El lunes volvió a Jaén en su cita anual desde que está en la oposición, porque cuando era ministro sólo vino tres días antes de las elecciones a echarle el brazo por encima a Sánchez de Alcázar porque le birlaban la alcaldía.
El PP tocó zafarrancho y esta vez movilizó bien pese a la tarde desabrida. También se movió bien el alcalde, que comparte afición ciclista con Rajoy y que, como los esprinter, se coloca bien para llegar con ventaja a la 'fotofinish', con su cazadora de campaña y con el aire retador. A sus señorías les ha dado ahora por golpearse la cara así mismos para ilustrar lo dura que la tiene el adversario. Y también está en boga '¿vergüenza' y se oye «no tienen vergüenza», «han perdido la vergüenza»... Y, en el colmo del ingenio político, lo han unido todo en «no se les cae la cara de vergüenza», tocándose a la vez el rostro. Hasta hace dos meses, unos y otros le ponían apellidos y criticaban la falta de 'vergüenza política'. Ahora, la vergüenza es bastarda, sin apellidos. Qué nivel hay aquí, Mariano.

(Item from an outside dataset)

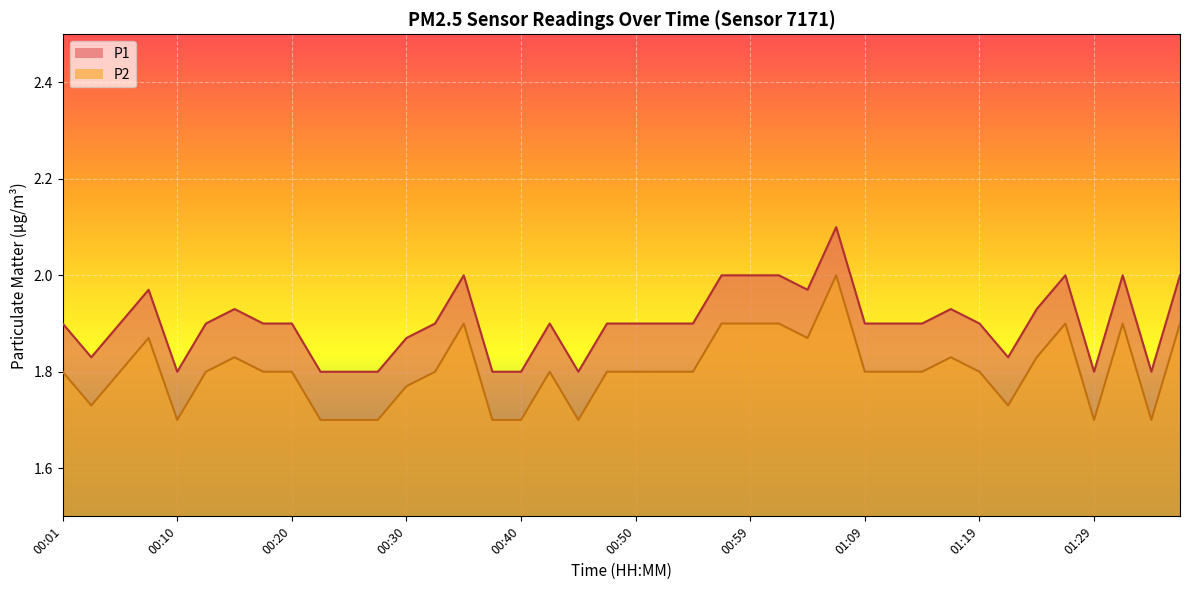

The P1 series shows 1.9 at 00:01. True or false?

True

De puertas adentro, las puyas se vuelven sutiles y el mitin recordó la gala Unicef apadrina un político. El alcalde apadrinó a Sánchez Herrera, vía Arenas que fue quien en primera instancia apostó porque Alfonso fuera ahora el candidato. Arenas apadrinó a Montoro y a Ramón Palacios, vía Aznar. Rajoy, al presidente provincial, vía Gabino Puche. Y Fernández de Moya, al partido: «Nos vamos a dejar la piel para que en la capital siga gobernando el PP», dijo. Más claro, polonio 210.
Y la tropa a lo suyo. El martes se anunciaba que Urbanismo pretendía levantar las calles del polígono de Los Olivares, con lo bonico que lo está dejando Somuvisa ahora, y el concejal de Presidencia monta en cólera. El miércoles se retira del orden del día.
Y mientras, los 'mupis', esas pantallas de publicidad tan discretas, siguen multiplicándose por las aceras de la ciudad para pagar los cubrecontenedores, hasta el punto de que la empresa que instala las paradas de autobús y a cambio gestiona la publicidad, amenazó con irse. Ahora, para que sigan poniendo habrá que ampliarle la vigencia del contrato. Aquí te hinchabas, Mariano.
Y mientras se hacen la puñeta entre sí, maniqueísmo con anteojeras para los barrios: o eres del PP o del PSOE, o te callas y te arreglo algo o no voy ni de visita. Da igual si los vecinos llevan o no razón en lo que piden. En la guerra política, la primera víctima también es la verdad. Visita a Jabalcuz después de años de olvido para ver cómo se ha limpiado ¿un mes! los jardines que la promotora entregó en su día rehabilitados y limpios. Y no invito a la plataforma ciudadana porque no son de los míos. Da igual que se haya reconocido que Jabalcuz ha estado olvidado y que hay obras ilegales. O conmigo o contra mí.
En El Tomillo están tan altos que se merecen el cielo. Llevan diez años para que les arreglen una calle, una, y no hay forma. Creo que al final se la arreglarán, y hasta creo que los vecinos también lo saben, pero de lo que están hartos es de tanto desprecio.